─── Raw records ───
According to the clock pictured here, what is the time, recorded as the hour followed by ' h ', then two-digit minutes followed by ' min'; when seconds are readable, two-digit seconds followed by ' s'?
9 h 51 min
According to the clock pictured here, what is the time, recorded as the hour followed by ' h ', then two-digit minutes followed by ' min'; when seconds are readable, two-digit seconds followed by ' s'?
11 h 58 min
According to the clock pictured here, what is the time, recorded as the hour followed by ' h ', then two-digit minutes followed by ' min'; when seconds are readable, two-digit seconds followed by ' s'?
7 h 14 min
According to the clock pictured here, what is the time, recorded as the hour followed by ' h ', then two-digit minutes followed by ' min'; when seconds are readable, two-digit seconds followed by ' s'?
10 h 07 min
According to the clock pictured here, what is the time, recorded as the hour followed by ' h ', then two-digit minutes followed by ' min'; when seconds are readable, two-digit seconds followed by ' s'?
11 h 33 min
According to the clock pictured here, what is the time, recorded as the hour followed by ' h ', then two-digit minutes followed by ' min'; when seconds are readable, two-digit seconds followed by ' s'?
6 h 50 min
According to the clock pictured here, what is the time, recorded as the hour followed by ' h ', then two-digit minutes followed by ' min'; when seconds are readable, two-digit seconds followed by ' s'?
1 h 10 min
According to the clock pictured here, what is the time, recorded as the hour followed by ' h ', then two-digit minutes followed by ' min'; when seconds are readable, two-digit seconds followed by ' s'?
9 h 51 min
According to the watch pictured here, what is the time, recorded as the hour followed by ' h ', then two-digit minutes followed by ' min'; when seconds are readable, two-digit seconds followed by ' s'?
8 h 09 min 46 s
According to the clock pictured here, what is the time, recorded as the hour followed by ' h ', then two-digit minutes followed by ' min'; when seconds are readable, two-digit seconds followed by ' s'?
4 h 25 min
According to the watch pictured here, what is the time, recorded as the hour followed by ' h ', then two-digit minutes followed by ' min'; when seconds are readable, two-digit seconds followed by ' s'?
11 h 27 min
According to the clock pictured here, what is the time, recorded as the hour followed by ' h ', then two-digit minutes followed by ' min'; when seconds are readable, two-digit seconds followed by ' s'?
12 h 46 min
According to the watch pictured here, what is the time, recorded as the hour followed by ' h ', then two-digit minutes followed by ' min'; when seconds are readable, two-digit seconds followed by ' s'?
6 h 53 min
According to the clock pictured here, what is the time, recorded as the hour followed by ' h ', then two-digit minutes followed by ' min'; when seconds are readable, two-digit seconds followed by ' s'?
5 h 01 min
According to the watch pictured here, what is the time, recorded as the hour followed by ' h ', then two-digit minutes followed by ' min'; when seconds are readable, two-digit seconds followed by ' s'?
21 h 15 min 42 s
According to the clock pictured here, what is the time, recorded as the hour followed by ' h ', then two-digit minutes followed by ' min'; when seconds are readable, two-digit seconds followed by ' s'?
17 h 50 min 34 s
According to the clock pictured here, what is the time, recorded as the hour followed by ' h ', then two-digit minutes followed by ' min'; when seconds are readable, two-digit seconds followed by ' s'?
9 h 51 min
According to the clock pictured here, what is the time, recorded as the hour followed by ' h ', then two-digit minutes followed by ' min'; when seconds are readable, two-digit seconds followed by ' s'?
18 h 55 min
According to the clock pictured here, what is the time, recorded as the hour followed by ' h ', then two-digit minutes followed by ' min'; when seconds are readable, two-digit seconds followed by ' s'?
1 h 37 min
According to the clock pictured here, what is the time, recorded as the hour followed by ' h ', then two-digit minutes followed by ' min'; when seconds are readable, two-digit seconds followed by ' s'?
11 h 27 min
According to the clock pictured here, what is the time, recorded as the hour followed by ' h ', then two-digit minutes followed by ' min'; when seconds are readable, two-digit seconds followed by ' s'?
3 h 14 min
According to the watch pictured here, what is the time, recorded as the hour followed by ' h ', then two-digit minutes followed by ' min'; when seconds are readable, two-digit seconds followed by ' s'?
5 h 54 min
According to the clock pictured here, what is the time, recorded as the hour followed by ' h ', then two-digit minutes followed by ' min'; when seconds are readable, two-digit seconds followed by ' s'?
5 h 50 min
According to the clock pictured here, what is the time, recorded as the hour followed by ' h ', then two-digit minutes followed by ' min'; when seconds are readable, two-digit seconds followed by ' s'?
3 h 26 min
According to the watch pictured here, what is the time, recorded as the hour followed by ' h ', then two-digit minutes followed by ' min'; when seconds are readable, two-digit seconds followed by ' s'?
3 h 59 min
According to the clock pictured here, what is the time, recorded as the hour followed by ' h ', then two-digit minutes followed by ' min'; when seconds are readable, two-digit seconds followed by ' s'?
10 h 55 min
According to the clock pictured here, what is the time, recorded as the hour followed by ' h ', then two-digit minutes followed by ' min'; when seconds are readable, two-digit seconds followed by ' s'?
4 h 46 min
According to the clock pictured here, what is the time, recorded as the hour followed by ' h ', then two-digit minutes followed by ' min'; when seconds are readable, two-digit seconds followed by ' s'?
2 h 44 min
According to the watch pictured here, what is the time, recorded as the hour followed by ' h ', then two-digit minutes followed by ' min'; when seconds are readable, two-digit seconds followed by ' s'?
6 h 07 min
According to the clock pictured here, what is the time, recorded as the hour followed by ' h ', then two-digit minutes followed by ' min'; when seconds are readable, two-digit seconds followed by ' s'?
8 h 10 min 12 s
───
Exercise task: Format all the rows above as a Markdown table with two columns, No and Text, holding each row's number and the row itself. Leave out blank lines.

Answer to the problem:
| No | Text |
|---|---|
| 1 | According to the clock pictured here, what is the time, recorded as the hour followed by ' h ', then two-digit minutes followed by ' min'; when seconds are readable, two-digit seconds followed by ' s'? |
| 2 | 9 h 51 min |
| 3 | According to the clock pictured here, what is the time, recorded as the hour followed by ' h ', then two-digit minutes followed by ' min'; when seconds are readable, two-digit seconds followed by ' s'? |
| 4 | 11 h 58 min |
| 5 | According to the clock pictured here, what is the time, recorded as the hour followed by ' h ', then two-digit minutes followed by ' min'; when seconds are readable, two-digit seconds followed by ' s'? |
| 6 | 7 h 14 min |
| 7 | According to the clock pictured here, what is the time, recorded as the hour followed by ' h ', then two-digit minutes followed by ' min'; when seconds are readable, two-digit seconds followed by ' s'? |
| 8 | 10 h 07 min |
| 9 | According to the clock pictured here, what is the time, recorded as the hour followed by ' h ', then two-digit minutes followed by ' min'; when seconds are readable, two-digit seconds followed by ' s'? |
| 10 | 11 h 33 min |
| 11 | According to the clock pictured here, what is the time, recorded as the hour followed by ' h ', then two-digit minutes followed by ' min'; when seconds are readable, two-digit seconds followed by ' s'? |
| 12 | 6 h 50 min |
| 13 | According to the clock pictured here, what is the time, recorded as the hour followed by ' h ', then two-digit minutes followed by ' min'; when seconds are readable, two-digit seconds followed by ' s'? |
| 14 | 1 h 10 min |
| 15 | According to the clock pictured here, what is the time, recorded as the hour followed by ' h ', then two-digit minutes followed by ' min'; when seconds are readable, two-digit seconds followed by ' s'? |
| 16 | 9 h 51 min |
| 17 | According to the watch pictured here, what is the time, recorded as the hour followed by ' h ', then two-digit minutes followed by ' min'; when seconds are readable, two-digit seconds followed by ' s'? |
| 18 | 8 h 09 min 46 s |
| 19 | According to the clock pictured here, what is the time, recorded as the hour followed by ' h ', then two-digit minutes followed by ' min'; when seconds are readable, two-digit seconds followed by ' s'? |
| 20 | 4 h 25 min |
| 21 | According to the watch pictured here, what is the time, recorded as the hour followed by ' h ', then two-digit minutes followed by ' min'; when seconds are readable, two-digit seconds followed by ' s'? |
| 22 | 11 h 27 min |
| 23 | According to the clock pictured here, what is the time, recorded as the hour followed by ' h ', then two-digit minutes followed by ' min'; when seconds are readable, two-digit seconds followed by ' s'? |
| 24 | 12 h 46 min |
| 25 | According to the watch pictured here, what is the time, recorded as the hour followed by ' h ', then two-digit minutes followed by ' min'; when seconds are readable, two-digit seconds followed by ' s'? |
| 26 | 6 h 53 min |
| 27 | According to the clock pictured here, what is the time, recorded as the hour followed by ' h ', then two-digit minutes followed by ' min'; when seconds are readable, two-digit seconds followed by ' s'? |
| 28 | 5 h 01 min |
| 29 | According to the watch pictured here, what is the time, recorded as the hour followed by ' h ', then two-digit minutes followed by ' min'; when seconds are readable, two-digit seconds followed by ' s'? |
| 30 | 21 h 15 min 42 s |
| 31 | According to the clock pictured here, what is the time, recorded as the hour followed by ' h ', then two-digit minutes followed by ' min'; when seconds are readable, two-digit seconds followed by ' s'? |
| 32 | 17 h 50 min 34 s |
| 33 | According to the clock pictured here, what is the time, recorded as the hour followed by ' h ', then two-digit minutes followed by ' min'; when seconds are readable, two-digit seconds followed by ' s'? |
| 34 | 9 h 51 min |
| 35 | According to the clock pictured here, what is the time, recorded as the hour followed by ' h ', then two-digit minutes followed by ' min'; when seconds are readable, two-digit seconds followed by ' s'? |
| 36 | 18 h 55 min |
| 37 | According to the clock pictured here, what is the time, recorded as the hour followed by ' h ', then two-digit minutes followed by ' min'; when seconds are readable, two-digit seconds followed by ' s'? |
| 38 | 1 h 37 min |
| 39 | According to the clock pictured here, what is the time, recorded as the hour followed by ' h ', then two-digit minutes followed by ' min'; when seconds are readable, two-digit seconds followed by ' s'? |
| 40 | 11 h 27 min |
| 41 | According to the clock pictured here, what is the time, recorded as the hour followed by ' h ', then two-digit minutes followed by ' min'; when seconds are readable, two-digit seconds followed by ' s'? |
| 42 | 3 h 14 min |
| 43 | According to the watch pictured here, what is the time, recorded as the hour followed by ' h ', then two-digit minutes followed by ' min'; when seconds are readable, two-digit seconds followed by ' s'? |
| 44 | 5 h 54 min |
| 45 | According to the clock pictured here, what is the time, recorded as the hour followed by ' h ', then two-digit minutes followed by ' min'; when seconds are readable, two-digit seconds followed by ' s'? |
| 46 | 5 h 50 min |
| 47 | According to the clock pictured here, what is the time, recorded as the hour followed by ' h ', then two-digit minutes followed by ' min'; when seconds are readable, two-digit seconds followed by ' s'? |
| 48 | 3 h 26 min |
| 49 | According to the watch pictured here, what is the time, recorded as the hour followed by ' h ', then two-digit minutes followed by ' min'; when seconds are readable, two-digit seconds followed by ' s'? |
| 50 | 3 h 59 min |
| 51 | According to the clock pictured here, what is the time, recorded as the hour followed by ' h ', then two-digit minutes followed by ' min'; when seconds are readable, two-digit seconds followed by ' s'? |
| 52 | 10 h 55 min |
| 53 | According to the clock pictured here, what is the time, recorded as the hour followed by ' h ', then two-digit minutes followed by ' min'; when seconds are readable, two-digit seconds followed by ' s'? |
| 54 | 4 h 46 min |
| 55 | According to the clock pictured here, what is the time, recorded as the hour followed by ' h ', then two-digit minutes followed by ' min'; when seconds are readable, two-digit seconds followed by ' s'? |
| 56 | 2 h 44 min |
| 57 | According to the watch pictured here, what is the time, recorded as the hour followed by ' h ', then two-digit minutes followed by ' min'; when seconds are readable, two-digit seconds followed by ' s'? |
| 58 | 6 h 07 min |
| 59 | According to the clock pictured here, what is the time, recorded as the hour followed by ' h ', then two-digit minutes followed by ' min'; when seconds are readable, two-digit seconds followed by ' s'? |
| 60 | 8 h 10 min 12 s |